Daily Quote, Thursday September 3, 2009.
Good morning everyone,
It's taking that little bit longer for the sun to rise now, but it looks like it will be nice again. :-)
Here is today's quote:
Knowledge is always accompanied by ignorance.
A great many scientists in the West have gone into the question of the brain. They say that we are using only a very small part of the whole brain. We can observe whether this is so in ourselves, for it is part of meditation to find out—for ourselves—whether the whole brain or only a very small part is operating.
Now, thought is the response of memory which has been stored through knowledge; knowledge is gathered through experience. That is, experience, knowledge, memory stored in the brain, then thought, then action. This is our pattern of living, and the whole process is based on this movement. Man has done this for the last million years. He has been caught in the cycle, which is the movement of thought.

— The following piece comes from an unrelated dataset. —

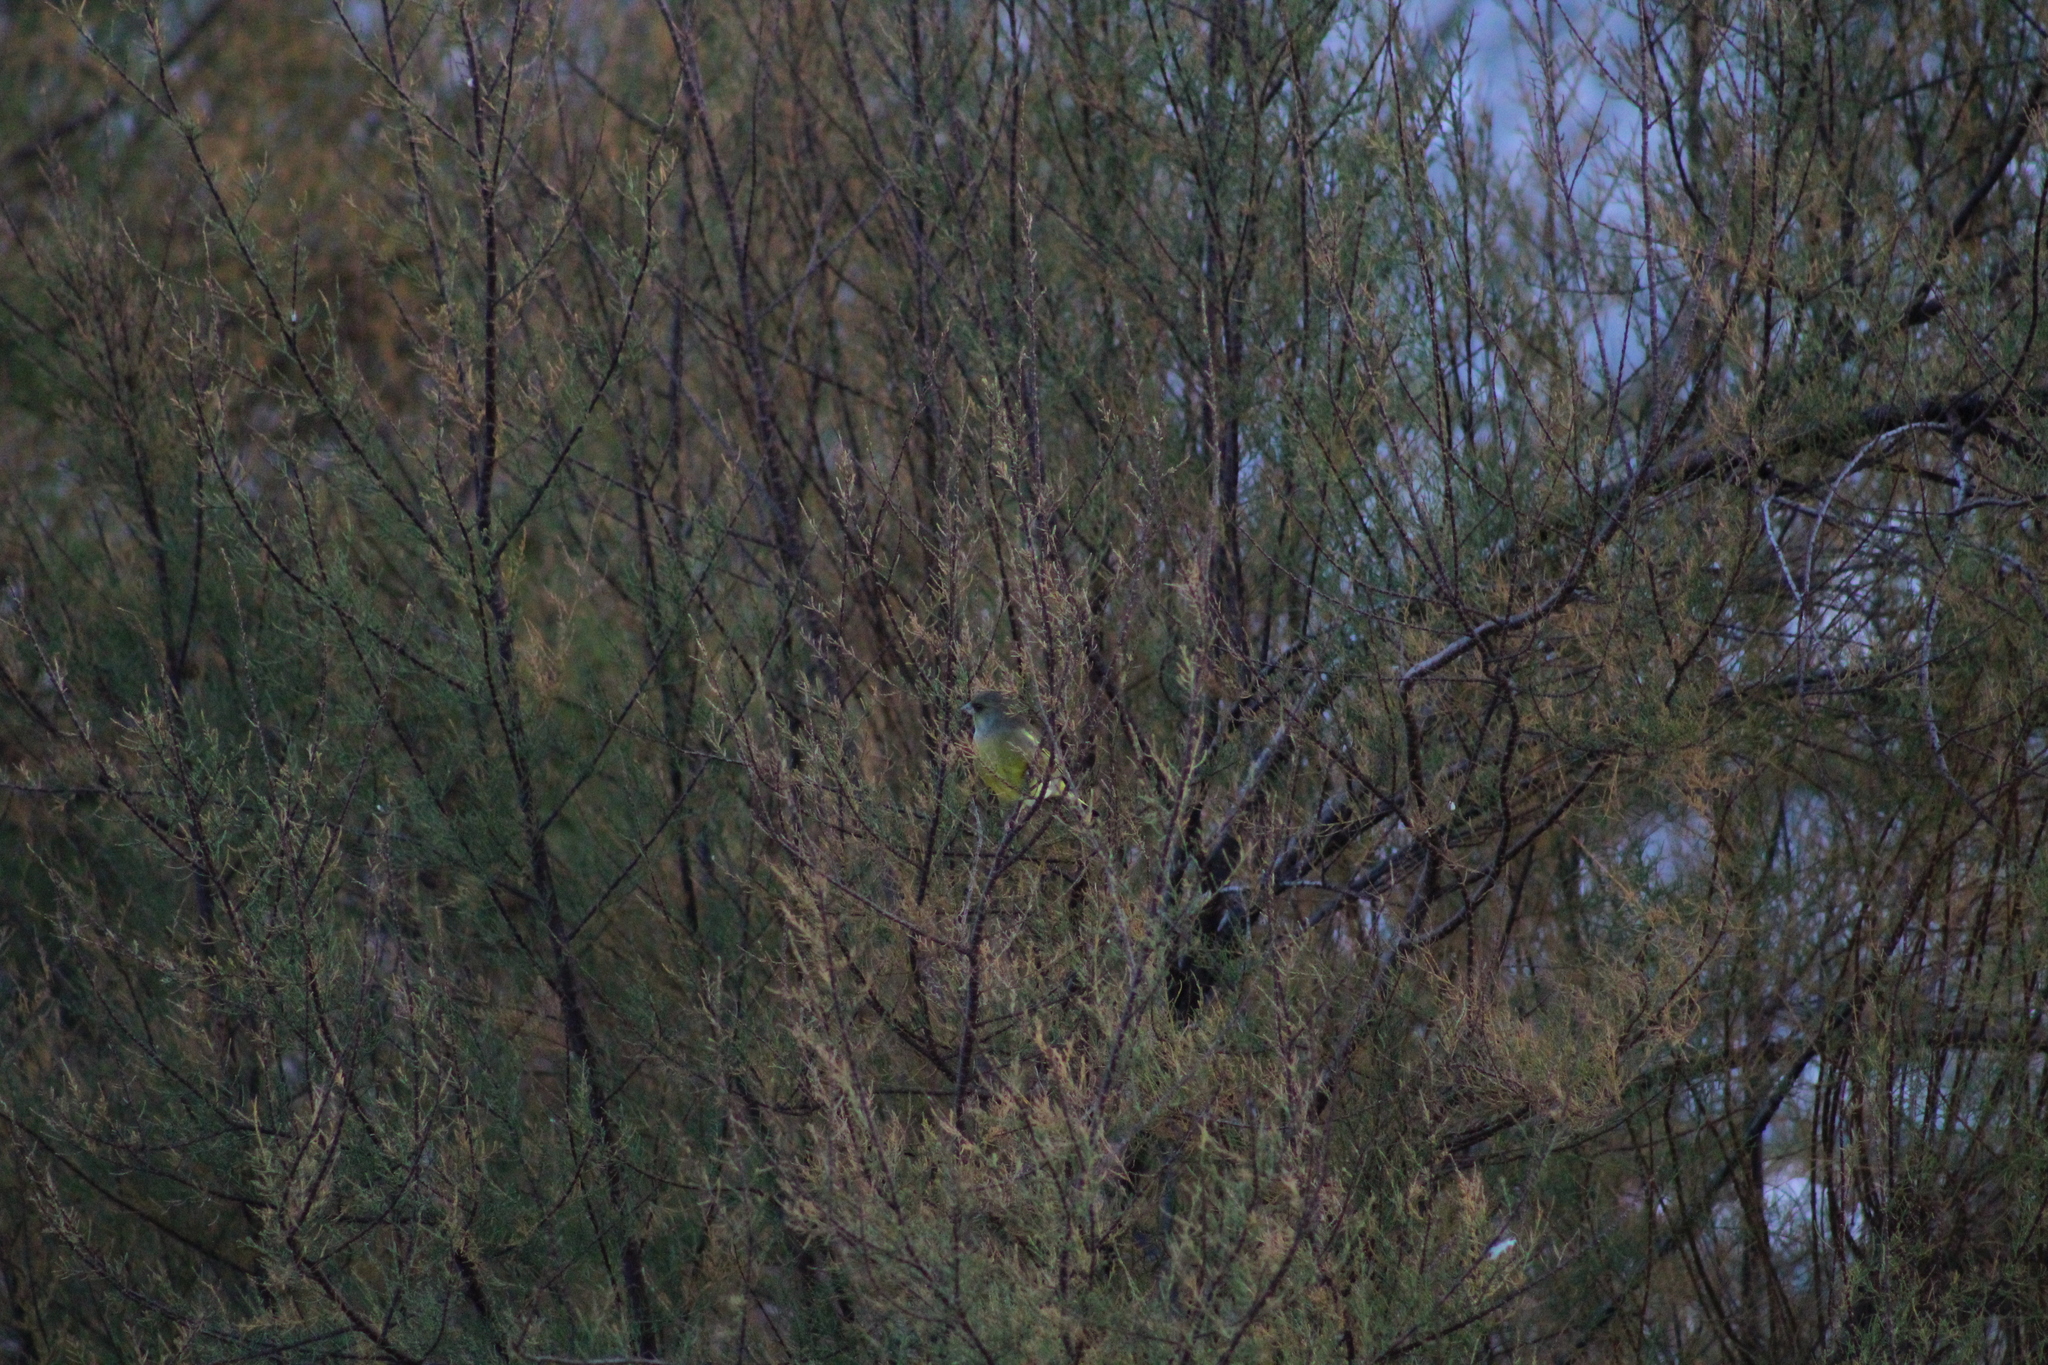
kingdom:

And within this area he has choice. He can go from one corner to the other and say, “This is my choice, this is my movement of freedom”—but it is always within the limited field of the known. And knowledge is always accompanied by ignorance because there is no complete knowledge about anything. So we are always in this contradictory state: knowledge and ignorance.
A Timeless Spring, p 163.
Here is my reflection.
It goes on from yesterday's conversations, the idea that in knowing the other, rather than understanding the other, we only use a very small part of our brain. The part of the brain that is memory is limited, binded by repetition into a narrow channel, caught in a snapshot of time. So why is it that we only use a small part of our brain? Like yesterday, if we were to see the other in his or her 'otherness' that would be to understand him or her, which in turn would involve a disolution of the 'me'. So we only use a small part of our brain because that it what allows for the continuance of the 'me'.
It is mistake to think of the mind simply becoming large by accumulating more knowledge. To understand the other doesn't come from finding more data about him or her.
So the 'me' can only be as long as the mind is small and only tiny part of the brain is used: knowing instead of understanding. To know something is easy, it just takes memory and a small part of the brain; to understand and use the whole brain is arduous. Only using a small part of the brain barely requires attention at all; using the whole brain requires total attention.